= Mihaiela Isac =

Romanian and Canadian metallurgist

Mihaiela Minea Isac is a Romanian and Canadian metallurgist whose research publications focus on the physical properties of steel and aluminum and on their production processes. She is affiliated with the McGill Metals Processing Centre at McGill University.

==Education and career==
Isac has master's and doctoral degrees from Politehnica University of Bucharest. After postdoctoral research at the Delft University of Technology, she was a professor of metallurgy at the Politehnica University of Bucharest from 1986 to 2004. She has been affiliated with McGill University since 1995, including being associate director of the McGill Metals Processing Centre, and as president and CEO of MetSim Inc.

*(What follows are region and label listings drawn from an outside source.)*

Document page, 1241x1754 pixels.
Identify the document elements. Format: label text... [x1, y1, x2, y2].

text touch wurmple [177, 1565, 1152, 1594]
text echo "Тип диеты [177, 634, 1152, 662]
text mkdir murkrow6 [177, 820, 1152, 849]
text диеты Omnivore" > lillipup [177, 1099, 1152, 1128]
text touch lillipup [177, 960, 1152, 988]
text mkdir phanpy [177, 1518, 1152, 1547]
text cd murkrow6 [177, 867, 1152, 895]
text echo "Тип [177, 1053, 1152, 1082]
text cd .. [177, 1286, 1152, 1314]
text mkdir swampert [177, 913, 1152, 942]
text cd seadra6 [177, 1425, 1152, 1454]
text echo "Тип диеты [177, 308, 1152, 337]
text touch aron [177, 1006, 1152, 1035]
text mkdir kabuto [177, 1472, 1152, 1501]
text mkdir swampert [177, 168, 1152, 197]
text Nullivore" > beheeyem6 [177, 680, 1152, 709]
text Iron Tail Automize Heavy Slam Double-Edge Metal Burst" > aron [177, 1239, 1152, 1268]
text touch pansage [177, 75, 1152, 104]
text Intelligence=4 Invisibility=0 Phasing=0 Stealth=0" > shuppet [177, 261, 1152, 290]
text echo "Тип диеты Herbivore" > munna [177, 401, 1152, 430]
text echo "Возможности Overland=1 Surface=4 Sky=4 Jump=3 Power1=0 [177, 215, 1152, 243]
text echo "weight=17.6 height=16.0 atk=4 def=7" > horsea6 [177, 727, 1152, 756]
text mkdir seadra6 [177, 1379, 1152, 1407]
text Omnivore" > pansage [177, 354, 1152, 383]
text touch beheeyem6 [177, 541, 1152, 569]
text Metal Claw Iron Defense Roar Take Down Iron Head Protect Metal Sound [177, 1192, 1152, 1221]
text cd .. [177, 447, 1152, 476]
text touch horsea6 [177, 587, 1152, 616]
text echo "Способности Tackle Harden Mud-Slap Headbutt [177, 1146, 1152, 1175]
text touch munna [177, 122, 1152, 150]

She has also chaired the Light Metals Section of The Metallurgy and Materials Society (MetSoc), one of the constituent societies of the Canadian Institute of Mining, Metallurgy and Petroleum.

==Recognition==
Isac is a Fellow of the Canadian Institute of Mining, Metallurgy and Petroleum, and a Fellow of the Canadian Academy of Engineering, elected in 2023.

In 2010, Isac and Roderick Guthrie of the McGill Metals Processing Centre were the co-recipients of the NSERC Leo Derikx Award, "for their contributions to global advances in liquid and solid metal processing". Isac is the 2022 recipient of the MetSoc Research Excellence Award, and of the MetSoc Silver Medal Award.